I thoroughly enjoyed it and would highly recommend it.

I received a copy of "Love and Other Consolation Prizes" from NetGalley for an honest review. I wish to thank NetGalley, Ballantine Books, and Jamie Ford for the opportunity to read this book.
There is just something about Jamie Ford's that move me and speak to me in deep and meaningful ways. I do not give 5 stars on Goodreads often, but this is the second book by this author that deserved this! Unbelievable!!
The story line of the book is really simple - a boy is auctioned off at the first Seattle World's Fair.
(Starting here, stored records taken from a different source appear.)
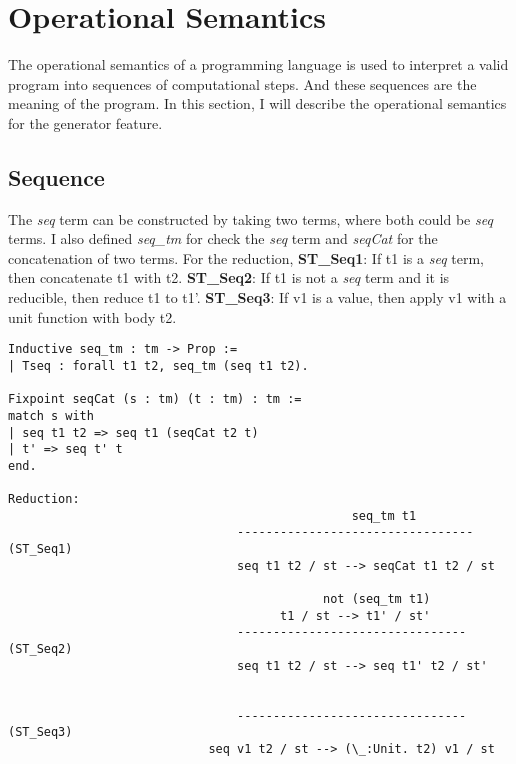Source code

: \section{Operational Semantics}
\label{sec:os}
The operational semantics of a programming language is used to interpret a valid program into sequences of computational steps. And these sequences are the meaning of the program. In this section, I will describe the operational semantics for the generator feature.

\subsection{Sequence}
The \textit{seq} term can be constructed by taking two terms, where both could be \textit{seq} terms.
I also defined \textit{seq_tm} for check the \textit{seq} term and \textit{seqCat} for the concatenation of two terms.
For the reduction, \textbf{ST_Seq1}: If t1 is a \textit{seq} term, then concatenate t1 with t2. 
\textbf{ST_Seq2}: If t1 is not a \textit{seq} term and it is reducible, then reduce t1 to t1'. 
\textbf{ST_Seq3}: If v1 is a value, then apply v1 with a unit function with body t2.
\begin{lstlisting}
Inductive seq_tm : tm -> Prop :=
| Tseq : forall t1 t2, seq_tm (seq t1 t2).

Fixpoint seqCat (s : tm) (t : tm) : tm :=
match s with
| seq t1 t2 => seq t1 (seqCat t2 t)
| t' => seq t' t
end.

Reduction:
									    		seq_tm t1
								---------------------------------  (ST_Seq1)
								seq t1 t2 / st --> seqCat t1 t2 / st
								
											not (seq_tm t1)
									  t1 / st --> t1' / st'
								--------------------------------   (ST_Seq2)
								seq t1 t2 / st --> seq t1' t2 / st'
								

								--------------------------------   (ST_Seq3)
							seq v1 t2 / st --> (\_:Unit. t2) v1 / st
\end{lstlisting}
It is told from his point of view during the first Seattle World's Fair and the second Seattle World's Fair. The juxtaposition of the time periods is beautiful and amazing.
The use of language, the time period, and the story were just spectacular! Please read this book if you like historical fiction, good writing, Asian-American history, Seattle, or just want to read a book - make it THIS one!!
This is a STRONG recommend!! I read this book within 24 hours and stayed up until 2:00am to finish it - it was THAT good!!

Hotel on the Corner of Bitter and Sweet is one of my all time favorites, so I was very excited to get an Advanced Reader Copy via NetGalley of Jamie Ford's latest novel.
Love and Other Consolation Prizes follows the story of a young man and his two closest girl friends, as they grow up in the Tenderloin district of Seattle. Half of the story is anchored in the early 1900's at the time of the Alaska–Yukon–Pacific Exposition World's Fair. The other half is set in the early '60s at the time of the Seattle World's Fair. Although there are some passages that are hard to read, they all read as very realistic and believable. The characters in the 'home' where the three grow-up are colorful and memorable.
This is another great read by Jamie Ford.